Fisetin is a natural flavonoid antioxidant that belongs to the flavonol class of polyphenols. It is commonly found in various fruits and vegetables such as strawberries, apples, grapes, onions, and cucumbers. Fisetin is known for its potential health benefits, including its anti-inflammatory, neuroprotective, anticancer, and cardioprotective properties. It has also been studied for its potential in improving brain health and cognitive function. However, more research is still needed to fully understand the effects and benefits of fisetin.


Q: What foods rich in Fisetin?
Urushetin is found in many fruits and vegetables, such as strawberries, apples, persimmons, Onions and cucumbers. It can remove damaged senescent cells, improve health and extend service life, thus playing an effective anti-aging role.

Q: What are the benefits of Fisetin?
1. Antioxidant properties: Fisetin acts as a potent antioxidant, helping to neutralize harmful free radicals in the body, which can protect cells from oxidative stress and damage.

2. Anti-cancer potential: Fisetin has been studied for its potential in preventing and inhibiting the growth of cancer cells. It has shown promising results in various types of cancer, including breast, colon, lung, and prostate cancers.

3. Cardiovascular health: Fisetin may have protective effects on the cardiovascular system by reducing inflammation, improving blood vessel function, and preventing the buildup of plaques in the arteries. Anti-aging properties: Fisetin has been investigated for its potential anti-aging effects. It may activate specific pathways involved in longevity and cellular health.

4. Other potential benefits: Fisetin has also been studied for its potential in reducing pain, improving insulin sensitivity, and protecting against liver damage.
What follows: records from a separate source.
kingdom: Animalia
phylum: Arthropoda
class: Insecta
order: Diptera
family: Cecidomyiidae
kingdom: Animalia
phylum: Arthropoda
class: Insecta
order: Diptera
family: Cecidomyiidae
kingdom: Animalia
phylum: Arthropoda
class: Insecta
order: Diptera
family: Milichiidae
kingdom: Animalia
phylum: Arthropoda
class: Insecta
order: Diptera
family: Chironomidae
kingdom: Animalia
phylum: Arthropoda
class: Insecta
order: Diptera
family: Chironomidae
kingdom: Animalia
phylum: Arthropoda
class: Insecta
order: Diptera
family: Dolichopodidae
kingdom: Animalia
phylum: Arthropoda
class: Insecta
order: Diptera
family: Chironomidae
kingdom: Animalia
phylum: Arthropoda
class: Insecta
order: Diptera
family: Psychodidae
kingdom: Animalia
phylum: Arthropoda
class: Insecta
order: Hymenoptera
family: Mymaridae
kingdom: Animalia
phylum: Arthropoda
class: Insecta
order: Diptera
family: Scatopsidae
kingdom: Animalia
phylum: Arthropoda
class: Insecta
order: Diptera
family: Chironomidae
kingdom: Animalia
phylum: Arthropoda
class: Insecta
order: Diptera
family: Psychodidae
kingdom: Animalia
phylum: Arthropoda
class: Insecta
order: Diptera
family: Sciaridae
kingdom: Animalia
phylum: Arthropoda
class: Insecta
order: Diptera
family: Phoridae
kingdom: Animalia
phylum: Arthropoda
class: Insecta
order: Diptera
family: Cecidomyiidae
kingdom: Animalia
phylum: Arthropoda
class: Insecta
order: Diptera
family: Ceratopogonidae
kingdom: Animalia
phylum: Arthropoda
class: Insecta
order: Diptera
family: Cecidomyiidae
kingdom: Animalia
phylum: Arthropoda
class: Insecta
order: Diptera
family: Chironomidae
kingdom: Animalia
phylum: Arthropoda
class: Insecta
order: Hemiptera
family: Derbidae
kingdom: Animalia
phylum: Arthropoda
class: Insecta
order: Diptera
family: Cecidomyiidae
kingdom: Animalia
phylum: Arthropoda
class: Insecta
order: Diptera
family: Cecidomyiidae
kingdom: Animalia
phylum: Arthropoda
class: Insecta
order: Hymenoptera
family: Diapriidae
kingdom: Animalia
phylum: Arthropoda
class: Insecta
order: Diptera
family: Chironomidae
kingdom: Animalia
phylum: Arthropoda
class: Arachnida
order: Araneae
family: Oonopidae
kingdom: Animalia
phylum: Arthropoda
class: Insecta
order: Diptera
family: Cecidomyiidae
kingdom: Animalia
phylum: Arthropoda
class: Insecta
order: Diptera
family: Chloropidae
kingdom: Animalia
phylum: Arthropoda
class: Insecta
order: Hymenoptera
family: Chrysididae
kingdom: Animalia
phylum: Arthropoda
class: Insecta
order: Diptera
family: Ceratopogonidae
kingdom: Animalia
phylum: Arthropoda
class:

It is important to note that while fisetin shows promise in various areas of research, further studies are needed, particularly in humans, to fully understand its effects and potential therapeutic applications.

Q: How does Fisetin work?
One of the key roles of urushetin is to initiate the so-called ERK pathway. ERK is short for “Extracellular signal-regulated kinase,” which means on the periphery of the cell, and kinase refers to a class of enzymes. So ERK is when something outside the cell sends a signal to the inside of the cell to activate the kinase.
By activating the ERK pathway, urushetin can optimize brain cell structure and function. This means it can help optimize cognition and memory. This effect has been repeatedly demonstrated in preclinical studies.

Q: What is the recommended dose of Fisetin?
There have only been two human studies of Fisetin, and both used a daily dose of 100 mg. Based on extensive animal data showing efficacy and safety, 5.6 mg is the most appropriate dose for humans and is based on U.S. Food and Drug Administration guidelines.